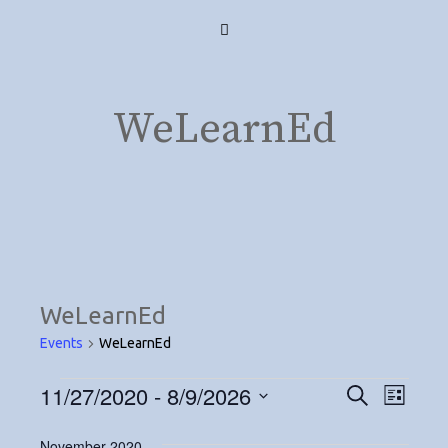
Skip
Menu
to
content
WeLearnEd
WeLearnEd
Events
WeLearnEd
Events
11/27/2020
 - 
8/9/2026
E
E
S
L
e
S
i
v
v
a
s
November 2020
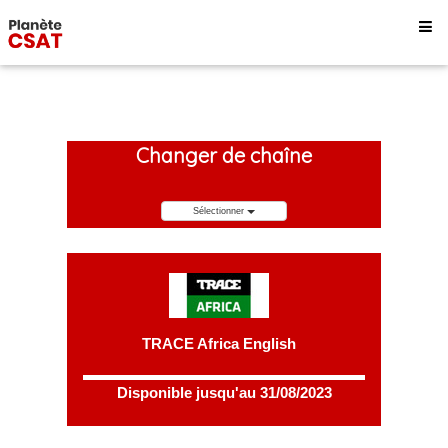
Changer de chaîne
Sélectionner
TRACE Africa English
Disponible jusqu'au 31/08/2023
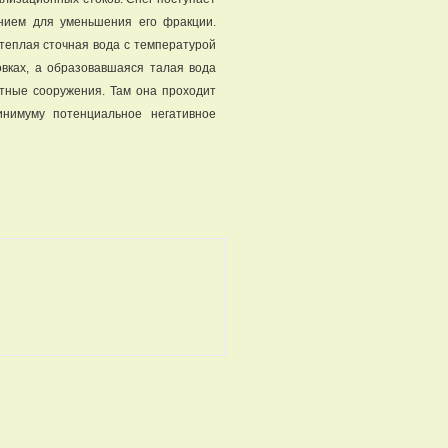
нием для уменьшения его фракции.
теплая сточная вода с температурой
овках, а образовавшаяся талая вода
стные сооружения. Там она проходит
инимуму потенциальное негативное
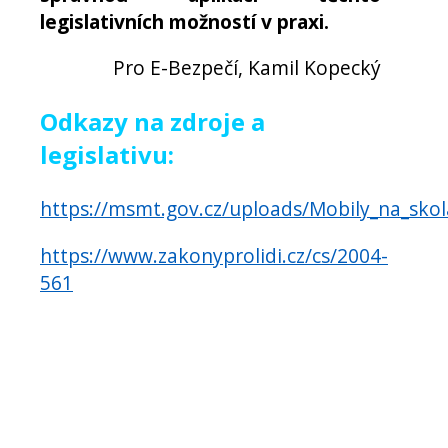
legislativních možností v praxi.
Pro E-Bezpečí, Kamil Kopecký
Odkazy na zdroje a
legislativu:
https://msmt.gov.cz/uploads/Mobily_na_sk
https://www.zakonyprolidi.cz/cs/2004-
561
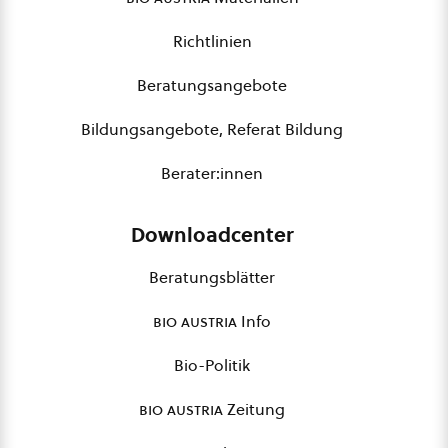
Richtlinien
Beratungsangebote
Bildungsangebote, Referat Bildung
Berater:innen
Downloadcenter
Beratungsblätter
bio austria
Info
Bio-Politik
bio austria
Zeitung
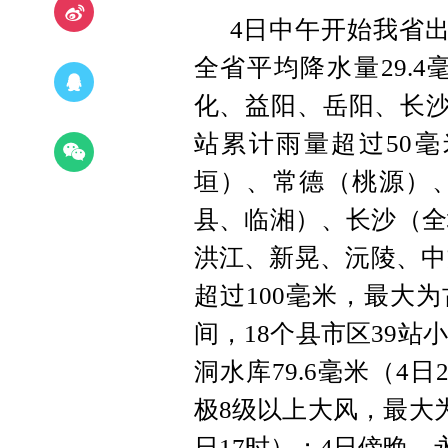
4日中午开始我省出
全省平均降水量29.
化、益阳、岳阳、长沙
站累计雨量超过50
垣）、常德（桃源）
县、临湘）、长沙（全
洪江、新晃、沅陵、中
超过100毫米，最大为
间，18个县市区39站
洞水库79.6毫米（4日
极8级以上大风，最大为
日17时）；4日傍晚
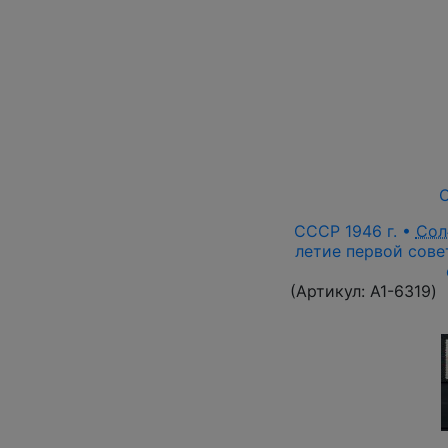
О
СССР 1946 г. •
Сол
летие первой сове
(Артикул:
A1-6319
)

__________

* TASK OBJECTIVE *
Copy out every line above without changing anything, and leave the pictures out of your answer.

* OUTPUT OF THE EXERCISE *
Skip
Menu
to
content
WeLearnEd
WeLearnEd
Events
WeLearnEd
Events
11/27/2020
 - 
8/9/2026
E
E
S
L
e
S
i
v
v
a
s
November 2020
Changer de chaîne
Sélectionner
TRACE Africa English
Disponible jusqu'au 31/08/2023
нием для уменьшения его фракции.
теплая сточная вода с температурой
овках, а образовавшаяся талая вода
стные сооружения. Там она проходит
инимуму потенциальное негативное
legislativních možností v praxi.
Pro E-Bezpečí, Kamil Kopecký
Odkazy na zdroje a
legislativu:
https://msmt.gov.cz/uploads/Mobily_na_sk
https://www.zakonyprolidi.cz/cs/2004-
561
Richtlinien
Beratungsangebote
Bildungsangebote, Referat Bildung
Berater:innen
Downloadcenter
Beratungsblätter
bio austria
Info
Bio-Politik
bio austria
Zeitung
4日中午开始我省出
全省平均降水量29.
化、益阳、岳阳、长沙
站累计雨量超过50
垣）、常德（桃源）
县、临湘）、长沙（全
洪江、新晃、沅陵、中
超过100毫米，最大为
间，18个县市区39站
洞水库79.6毫米（4日
极8级以上大风，最大为
日17时）；4日傍晚
О
СССР 1946 г. •
Сол
летие первой сове
(Артикул:
A1-6319
)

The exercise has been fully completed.